■ **Exercise text**:
+ + + + +

Blood Orange Olive Oil Cake with Blackberry Honey Sauce 
Adapted from Smitten Kitchen 

For Cake: 

3 Blood Oranges
1 cup Sugar 
1/2 cup Plain Yogurt 
3 large Eggs 
2/3 cup Extra Virgin Olive Oil 
1 3/4 cups All-Purpose Flour 
1 1/2 tsp Baking Powder
1/4 tsp Salt 
1/4 tsp Baking Soda

     First, pre-heat the oven to 350 degrees and butter the loaf pan. Next, pour the sugar into a large bowl. Grate the zest from 2 of the oranges and put the zest in the bowl with the sugar. Rub sugar and zest together with your fingers so the zest is distributed throughout the sugar. Then, supreme the two oranges. To supreme: cut the top and the bottom of the orange so that it can stand upright and you can see the fruit inside. Following the curve of the orange, cut the peel and pith away from it. Then, cut the segments of orange out of the connecting membranes and let them fall into a small bowl. Halve the third orange and squeeze its juice into a measuring cup. You need about 1/4 of a cup of juice. Then, add the yogurt to the juice until you have 2/3 cup of liquid together, and mix them. Whisk the mixture into the bowl with the zest and sugar. Then, whisk in the eggs and olive oil. 

     In another bowl, whisk the flour, baking powder, baking soda, and salt together. Stir these dry ingredients into the wet ingredients gently. Lastly, fold the orange segments into the batter. Pour the batter into the loaf pan, and bake the cake for 50-55 minutes till the top is golden. Cool the cake in the pan on a wire rack for 5 minutes and then unmold it onto the rack, allowing it to cool right side up for another 10 minutes. Cut, top with sauce, and enjoy!

+ + + + +

■ **Material supplied**:

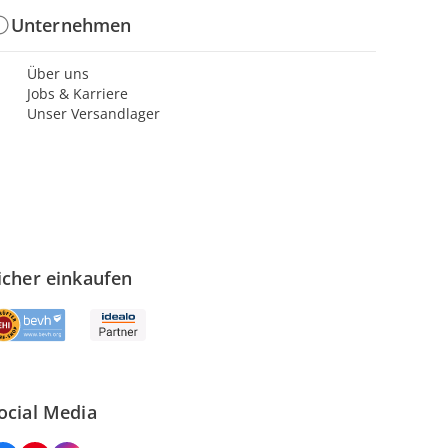
Unternehmen
Über uns
Jobs & Karriere
Unser Versandlager
icher einkaufen
ocial Media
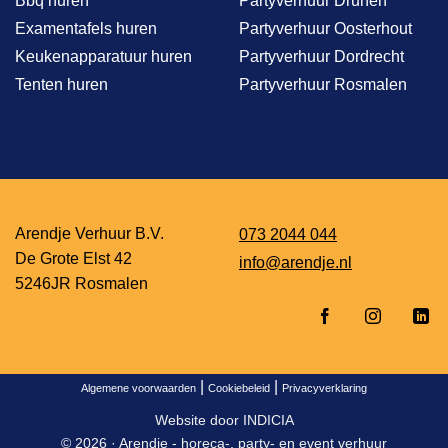
Bbq huren
Partyverhuur Drunen
Examentafels huren
Partyverhuur Oosterhout
Keukenapparatuur huren
Partyverhuur Dordrecht
Tenten huren
Partyverhuur Rosmalen
Arendje Verhuur B.V.
073 2044 044
De Grote Elst 42
info@arendje.nl
5246JR Rosmalen
|
|
Algemene voorwaarden
Cookiebeleid
Privacyverklaring
Website door
INDICIA
© 2026 ·
Arendje - horeca-, party- en event verhuur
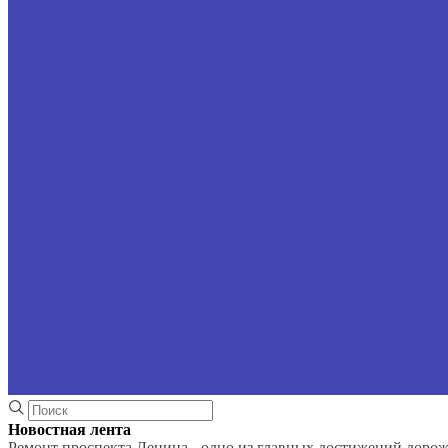
Новостная лента
Ремонт проспекта Ленина - одно из главных достижений доро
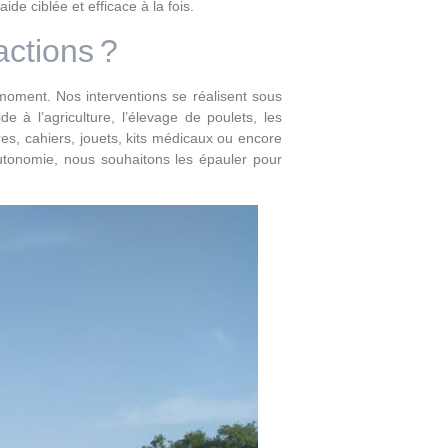
ide ciblée et efficace à la fois.
actions ?
moment. Nos interventions se réalisent sous
de à l’agriculture, l’élevage de poulets, les
res, cahiers, jouets, kits médicaux ou encore
autonomie, nous souhaitons les épauler pour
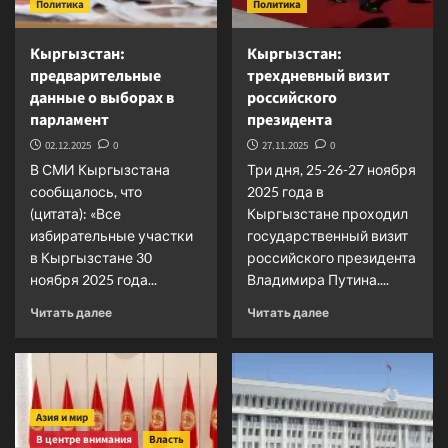
Политика
Политика
и
ресурсы
Кыргызстан:
Кыргызстан:
предварительные
трехдневный визит
данные о выборах в
российского
парламент
президента
02.12.2025
0
27.11.2025
0
В СМИ Кыргызстана
Три дня, 25-26-27 ноября
сообщалось, что
2025 года в
(цитата): «Все
Кыргызстане проходил
избирательные участки
государственный визит
в Кыргызстане 30
российского президента
ноября 2025 года...
Владимира Путина....
Прочитать
Прочитать
Читать далее
Читать далее
больше
больше
о
о
Кыргызстан:
Кыргызстан:
предварительные
трехдневный
данные
визит
Азия и мир
о
российского
В центре внимания
Власть
выборах
президента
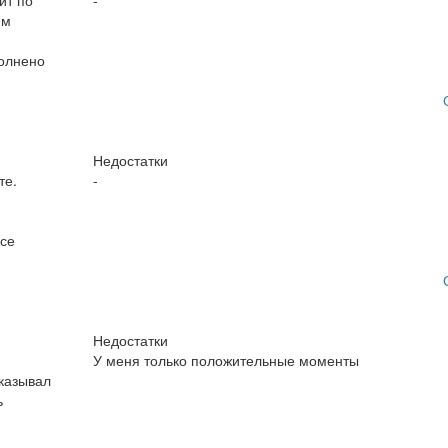
ит по
-
им
полнено
Недостатки
те.
-
Все
Недостатки
У меня только положительные моменты
казывал
ь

+ + + + +

■ **To do**:
According to the blood orange cake recipe, how long should the cake bake? Answer using only the recipe text.

■ **Task output**:
For 50-55 minutes, until the top is golden.